● About this task: Below is a listing; transcribe it exactly but without any images.

● Supplied information:
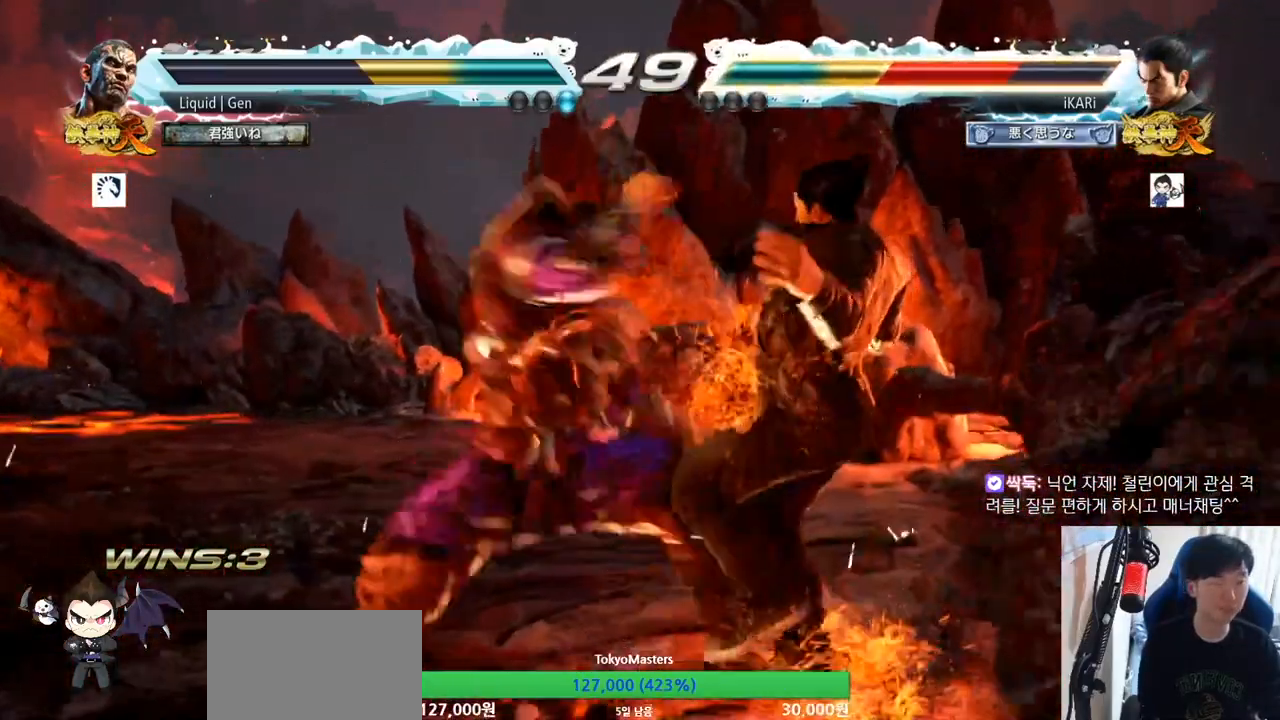
{"buttons": [], "left_stick": "center", "events": []}
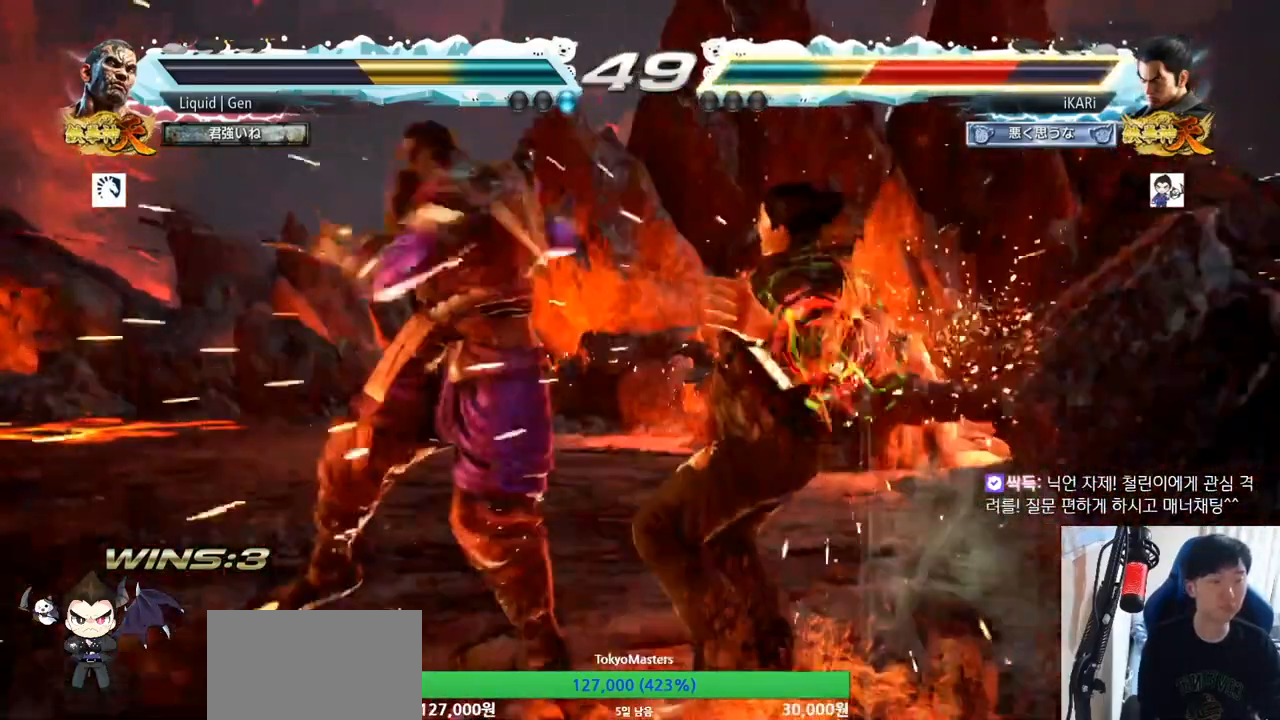
{"buttons": [], "left_stick": "center", "events": [[467, "SQUARE", "down"], [500, "SQUARE", "up"]]}
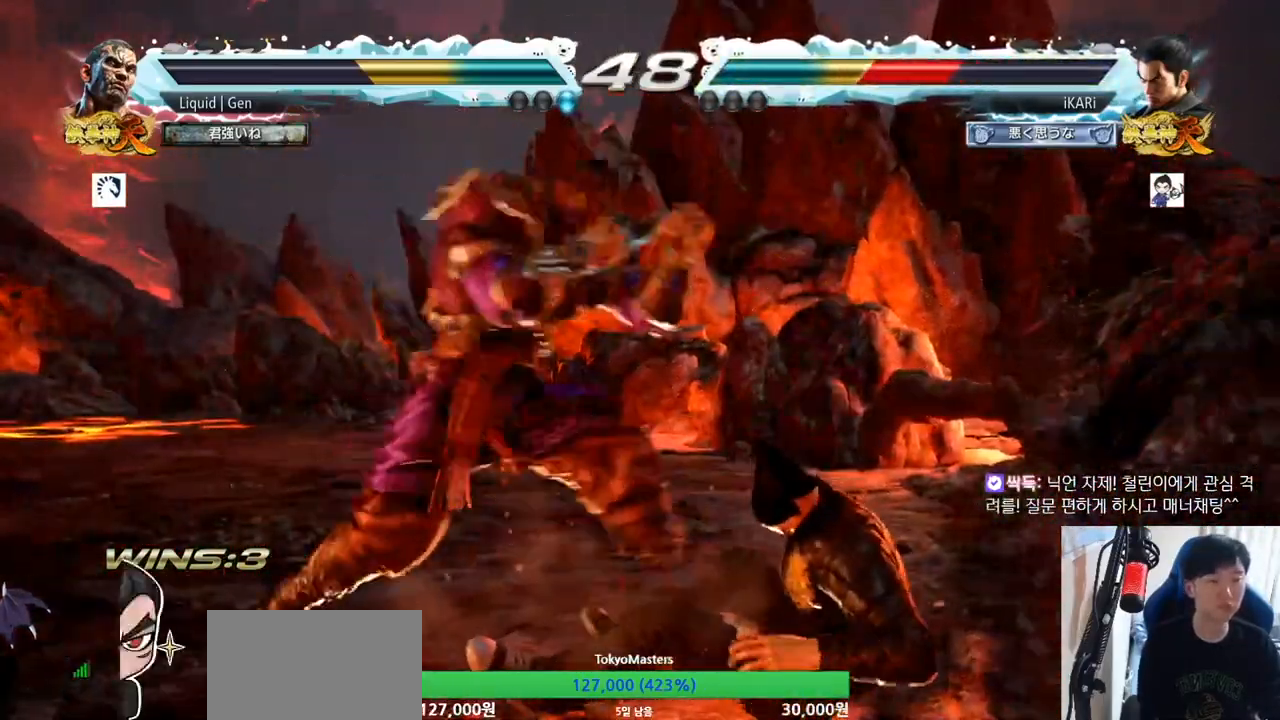
{"buttons": [], "left_stick": "right", "events": [[467, "left_stick", "right"]]}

● Exercise solution:
{"buttons": [], "left_stick": "center", "events": []}
{"buttons": [], "left_stick": "center", "events": [[467, "SQUARE", "down"], [500, "SQUARE", "up"]]}
{"buttons": [], "left_stick": "right", "events": [[467, "left_stick", "right"]]}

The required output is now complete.